藤井五冠強い

 竜王戦は珍しく二敗しましたが強いです。棋王戦でも勝ち上がって来ていますし、A級順位戦でも首位争いをしてますから、このまま七冠なんて声も出ているのもわかります。それぐらいの強さと安定感があります。

 棋士の強さは持って生まれた天分の部分は大きいですが、それに加えての研究の部分が大きくなっているとして良さそうです。研究はこれまでの棋士ももちろん行っていますが、現代将棋は異次元みたいな様相とも言われています。

 羽生永世七冠がどこかで語っていましたが、羽生九段の頃も棋譜のデータベースはあったのですが、今より整理が悪くて、研究の参考にするのも一苦労だったとしていました。これがデータベースの整理が今は進み、序盤はもちろんですが、中盤での変化の結果も追いやすくなってるそうです。

 研究が進むと定跡化が進行するのですが、定跡手順での戦績もまた判明しています。そのために、どこで定跡から離れ、そこで新工夫を盛り込むかの研究が激しく行われているとして良さそうです。

 でもってその新工夫の研究に威力を発揮するのがAIでしょうか。新工夫を思いつたときに、その手順が本当に有効かどうかの判定にAIが使われるぐらいです。ここまで単純じゃないでしょうが、そういう研究手法がポピュラーになっているのが現代将棋のように感じます。

 藤井五冠の強さはAIで研究を深めているのはもちろんでしょうが、相手がAIで事前研究を重ねていた新工夫を持ちだしても、これに対応できてしまう点の気がしています。藤井五冠とて2割は負けますから、相手の戦術に対応しきれない時もありますが、たったの2割しか負けないのはまさに驚異です。

 これは相手がAIで研究を重ねた新工夫に対して、AI的な思考過程で対応できる能力を備えている気がしています。この辺は外野の感想に過ぎませんが、相手の新工夫と言っても、それで局面を有利にするぐらいの効果しかありません。

 新工夫で詰みまで研究され尽くされていませんから、局面を有利にして勝ち切るまでの手順は対戦中に編み出すしかないはずです。その過程で新たな工夫を考えだし、相手の緩着を許さずひっくり返してしまうぐらいです。

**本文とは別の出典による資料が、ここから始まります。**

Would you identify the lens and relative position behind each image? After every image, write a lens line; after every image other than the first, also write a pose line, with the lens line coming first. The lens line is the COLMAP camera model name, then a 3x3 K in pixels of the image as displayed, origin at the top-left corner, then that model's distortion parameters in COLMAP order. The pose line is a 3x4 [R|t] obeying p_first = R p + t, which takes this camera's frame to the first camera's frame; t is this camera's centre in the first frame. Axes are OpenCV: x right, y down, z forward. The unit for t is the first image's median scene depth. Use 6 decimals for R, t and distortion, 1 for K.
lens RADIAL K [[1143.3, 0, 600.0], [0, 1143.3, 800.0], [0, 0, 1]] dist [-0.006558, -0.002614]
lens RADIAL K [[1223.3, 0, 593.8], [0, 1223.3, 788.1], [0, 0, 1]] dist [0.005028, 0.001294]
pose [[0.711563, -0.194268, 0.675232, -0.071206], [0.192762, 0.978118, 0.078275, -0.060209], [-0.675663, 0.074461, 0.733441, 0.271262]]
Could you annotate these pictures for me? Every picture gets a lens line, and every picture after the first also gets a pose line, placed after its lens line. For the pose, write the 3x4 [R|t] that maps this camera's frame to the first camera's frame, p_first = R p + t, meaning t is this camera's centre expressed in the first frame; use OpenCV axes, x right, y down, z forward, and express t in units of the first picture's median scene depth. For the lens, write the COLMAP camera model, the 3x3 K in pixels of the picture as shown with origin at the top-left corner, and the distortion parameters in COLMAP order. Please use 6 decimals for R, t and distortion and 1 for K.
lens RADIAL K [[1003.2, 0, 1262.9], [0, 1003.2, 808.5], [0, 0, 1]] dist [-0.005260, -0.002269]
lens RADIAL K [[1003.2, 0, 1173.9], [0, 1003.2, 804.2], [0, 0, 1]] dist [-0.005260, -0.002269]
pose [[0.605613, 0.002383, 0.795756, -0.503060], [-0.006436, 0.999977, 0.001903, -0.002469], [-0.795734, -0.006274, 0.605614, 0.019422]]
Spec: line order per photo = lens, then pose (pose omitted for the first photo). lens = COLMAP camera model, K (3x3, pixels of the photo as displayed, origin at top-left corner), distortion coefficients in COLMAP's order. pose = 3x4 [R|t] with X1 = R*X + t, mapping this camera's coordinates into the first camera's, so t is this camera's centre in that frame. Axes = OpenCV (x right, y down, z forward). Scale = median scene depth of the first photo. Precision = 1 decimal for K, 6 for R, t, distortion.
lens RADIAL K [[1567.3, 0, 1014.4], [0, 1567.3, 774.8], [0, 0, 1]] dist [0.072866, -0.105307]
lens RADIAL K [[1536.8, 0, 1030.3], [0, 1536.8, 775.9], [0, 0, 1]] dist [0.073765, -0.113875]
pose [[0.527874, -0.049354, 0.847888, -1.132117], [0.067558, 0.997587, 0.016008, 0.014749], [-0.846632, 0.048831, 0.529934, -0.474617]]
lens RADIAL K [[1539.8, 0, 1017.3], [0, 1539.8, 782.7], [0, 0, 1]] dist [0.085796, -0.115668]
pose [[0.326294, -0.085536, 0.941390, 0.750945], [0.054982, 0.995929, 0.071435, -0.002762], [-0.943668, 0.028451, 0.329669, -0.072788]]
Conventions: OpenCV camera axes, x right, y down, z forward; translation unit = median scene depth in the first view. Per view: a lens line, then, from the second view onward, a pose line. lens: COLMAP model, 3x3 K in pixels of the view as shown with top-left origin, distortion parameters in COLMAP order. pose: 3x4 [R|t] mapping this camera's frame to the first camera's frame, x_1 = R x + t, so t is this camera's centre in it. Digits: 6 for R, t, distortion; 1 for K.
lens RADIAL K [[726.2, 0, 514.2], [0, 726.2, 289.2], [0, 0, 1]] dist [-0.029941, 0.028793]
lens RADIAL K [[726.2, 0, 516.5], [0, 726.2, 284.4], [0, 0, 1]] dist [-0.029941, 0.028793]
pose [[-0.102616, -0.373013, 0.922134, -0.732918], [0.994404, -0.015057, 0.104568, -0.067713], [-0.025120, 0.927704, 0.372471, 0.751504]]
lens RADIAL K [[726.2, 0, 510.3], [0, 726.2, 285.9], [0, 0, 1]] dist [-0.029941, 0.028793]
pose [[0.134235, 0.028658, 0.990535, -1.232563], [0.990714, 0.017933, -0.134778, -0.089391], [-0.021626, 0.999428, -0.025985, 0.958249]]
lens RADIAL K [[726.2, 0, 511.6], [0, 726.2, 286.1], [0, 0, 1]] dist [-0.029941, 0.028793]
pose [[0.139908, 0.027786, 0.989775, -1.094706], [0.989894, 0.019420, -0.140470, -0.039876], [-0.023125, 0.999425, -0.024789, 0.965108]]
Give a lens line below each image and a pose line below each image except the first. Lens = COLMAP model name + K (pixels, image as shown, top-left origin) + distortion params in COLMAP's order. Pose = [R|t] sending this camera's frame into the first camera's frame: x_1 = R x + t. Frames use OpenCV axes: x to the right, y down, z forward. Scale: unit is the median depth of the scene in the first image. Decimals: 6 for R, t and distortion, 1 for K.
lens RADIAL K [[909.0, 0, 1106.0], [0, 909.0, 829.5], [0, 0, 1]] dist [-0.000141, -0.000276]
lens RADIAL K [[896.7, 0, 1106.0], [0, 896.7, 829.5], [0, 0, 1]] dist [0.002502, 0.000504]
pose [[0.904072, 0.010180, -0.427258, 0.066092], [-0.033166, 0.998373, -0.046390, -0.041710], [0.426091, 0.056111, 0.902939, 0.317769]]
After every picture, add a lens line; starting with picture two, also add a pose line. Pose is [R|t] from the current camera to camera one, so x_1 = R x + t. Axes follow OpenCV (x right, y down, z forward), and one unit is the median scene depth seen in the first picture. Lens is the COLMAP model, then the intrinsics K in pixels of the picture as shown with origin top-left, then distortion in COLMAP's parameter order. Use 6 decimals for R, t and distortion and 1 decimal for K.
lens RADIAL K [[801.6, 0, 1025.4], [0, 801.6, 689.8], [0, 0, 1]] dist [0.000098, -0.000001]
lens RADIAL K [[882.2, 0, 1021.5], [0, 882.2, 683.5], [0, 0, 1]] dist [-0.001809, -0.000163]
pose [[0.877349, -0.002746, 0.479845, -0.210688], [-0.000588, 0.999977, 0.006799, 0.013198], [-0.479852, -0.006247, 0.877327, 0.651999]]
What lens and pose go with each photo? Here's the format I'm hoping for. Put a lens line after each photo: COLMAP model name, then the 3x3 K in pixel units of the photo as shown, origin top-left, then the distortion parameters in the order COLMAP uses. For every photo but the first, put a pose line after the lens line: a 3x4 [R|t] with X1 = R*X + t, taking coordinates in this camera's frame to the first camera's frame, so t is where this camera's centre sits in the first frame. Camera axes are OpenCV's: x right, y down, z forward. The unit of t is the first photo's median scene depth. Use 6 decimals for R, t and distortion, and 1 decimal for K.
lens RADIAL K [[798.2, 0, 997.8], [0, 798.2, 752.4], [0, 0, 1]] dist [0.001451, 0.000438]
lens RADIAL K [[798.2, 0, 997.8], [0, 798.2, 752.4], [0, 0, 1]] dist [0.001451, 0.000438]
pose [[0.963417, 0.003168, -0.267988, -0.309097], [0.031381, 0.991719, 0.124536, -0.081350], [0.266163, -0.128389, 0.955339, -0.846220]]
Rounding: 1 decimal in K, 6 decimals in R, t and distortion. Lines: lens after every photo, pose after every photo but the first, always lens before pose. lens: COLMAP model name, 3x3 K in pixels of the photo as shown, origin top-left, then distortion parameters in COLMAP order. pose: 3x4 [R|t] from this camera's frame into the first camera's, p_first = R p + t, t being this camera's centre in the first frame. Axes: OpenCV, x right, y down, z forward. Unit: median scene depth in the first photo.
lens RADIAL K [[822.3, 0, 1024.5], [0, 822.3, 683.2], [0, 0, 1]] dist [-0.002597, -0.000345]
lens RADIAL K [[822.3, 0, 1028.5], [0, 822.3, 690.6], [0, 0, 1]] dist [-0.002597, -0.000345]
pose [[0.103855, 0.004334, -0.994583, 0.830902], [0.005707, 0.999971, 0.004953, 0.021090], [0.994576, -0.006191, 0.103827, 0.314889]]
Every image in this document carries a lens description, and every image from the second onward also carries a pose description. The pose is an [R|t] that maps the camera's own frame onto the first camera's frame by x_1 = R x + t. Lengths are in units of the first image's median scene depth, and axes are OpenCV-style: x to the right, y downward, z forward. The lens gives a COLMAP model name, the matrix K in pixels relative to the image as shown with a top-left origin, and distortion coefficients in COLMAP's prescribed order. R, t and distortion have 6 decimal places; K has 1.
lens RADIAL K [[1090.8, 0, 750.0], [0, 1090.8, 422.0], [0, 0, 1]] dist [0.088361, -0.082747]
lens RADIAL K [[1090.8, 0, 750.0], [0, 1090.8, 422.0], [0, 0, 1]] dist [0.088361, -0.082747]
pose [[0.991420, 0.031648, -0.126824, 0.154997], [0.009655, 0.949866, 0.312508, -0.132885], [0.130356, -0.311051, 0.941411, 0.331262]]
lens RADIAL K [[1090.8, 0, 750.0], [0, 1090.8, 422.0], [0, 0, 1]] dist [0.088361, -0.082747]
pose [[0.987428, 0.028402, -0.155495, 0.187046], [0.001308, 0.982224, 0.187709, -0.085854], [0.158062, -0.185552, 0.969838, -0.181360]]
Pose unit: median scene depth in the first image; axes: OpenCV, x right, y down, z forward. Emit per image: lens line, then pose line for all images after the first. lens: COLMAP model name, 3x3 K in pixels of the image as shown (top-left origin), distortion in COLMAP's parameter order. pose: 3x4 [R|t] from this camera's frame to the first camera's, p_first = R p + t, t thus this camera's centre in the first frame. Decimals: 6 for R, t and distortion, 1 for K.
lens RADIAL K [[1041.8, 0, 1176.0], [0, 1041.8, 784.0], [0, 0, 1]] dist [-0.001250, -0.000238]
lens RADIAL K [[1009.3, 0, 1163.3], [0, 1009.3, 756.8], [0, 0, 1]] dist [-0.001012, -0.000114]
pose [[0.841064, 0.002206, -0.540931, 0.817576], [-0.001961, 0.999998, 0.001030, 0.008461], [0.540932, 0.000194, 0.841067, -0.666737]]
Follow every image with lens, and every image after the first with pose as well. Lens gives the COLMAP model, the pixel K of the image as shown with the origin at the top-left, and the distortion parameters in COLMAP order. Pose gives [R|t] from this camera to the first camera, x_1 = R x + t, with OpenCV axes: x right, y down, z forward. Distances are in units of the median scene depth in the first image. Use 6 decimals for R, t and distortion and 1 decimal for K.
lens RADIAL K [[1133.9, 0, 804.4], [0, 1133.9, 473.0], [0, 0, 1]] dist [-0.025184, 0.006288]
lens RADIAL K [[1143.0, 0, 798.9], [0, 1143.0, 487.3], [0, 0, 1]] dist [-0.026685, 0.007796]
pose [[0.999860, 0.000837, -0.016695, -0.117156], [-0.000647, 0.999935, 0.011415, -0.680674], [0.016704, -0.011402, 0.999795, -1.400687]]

 棋聖戦で敗れた渡辺名人が語っていましたが、藤井五冠に勝つにはベターでは無理で、ベストを続けないといけないとしていました。渡辺名人も名棋士、いや大棋士として良い強豪ですが、対戦前に立てたゲームプラン通りに展開しても勝てなかった悔しさを語っていました。

 通常の棋士なら、ある状況になれば必ず起こすミスまで言わなくても、やや緩手みたいなものが皆無だったとしていました。もちろん藤井五冠でも皆無は言い過ぎですが、それを期待していては勝てないぐらいでしょうか。

 渡辺名人も藤井五冠に棋聖戦第三局でで勝てる手筋はあったとしています。これは局後の研究で判明したようですが、実戦で、あの残り時間で見つけられたかと問われれば自信は無いとしていました。そんな手筋はAI以前では埋もれたものであったはずとする一方で、藤井五冠相手なら、そういう手筋でも見逃さないぐらいのレベルを要求されるぐらいでしょうか。

 聞きながら藤井五冠は既にそういうAIでなければ見つけ出せない手筋、手順を見つけ出せる領域に達しつつある気がしています。であれば、勝つには対戦相手ももまたその領域に達しないと対抗できないぐらいでしょうか。

 藤井五冠の強さですが、将棋に革命をもたらしてる気さえします。将棋界の黒船と言えばトップ棋士でもAIに勝てなくなったことですが、棋士たちはAIを目標に棋力を上げる時代になり、AI的な思考過程を身に着けた棋士が覇権を握ります。

 現代のトップランナーは藤井五冠ですが、他の棋士たちも手法はわかっているはずですから、死に物狂いで追いかけているはずです。そうやって将棋界のレベルが上がる時代が到来している気がしています。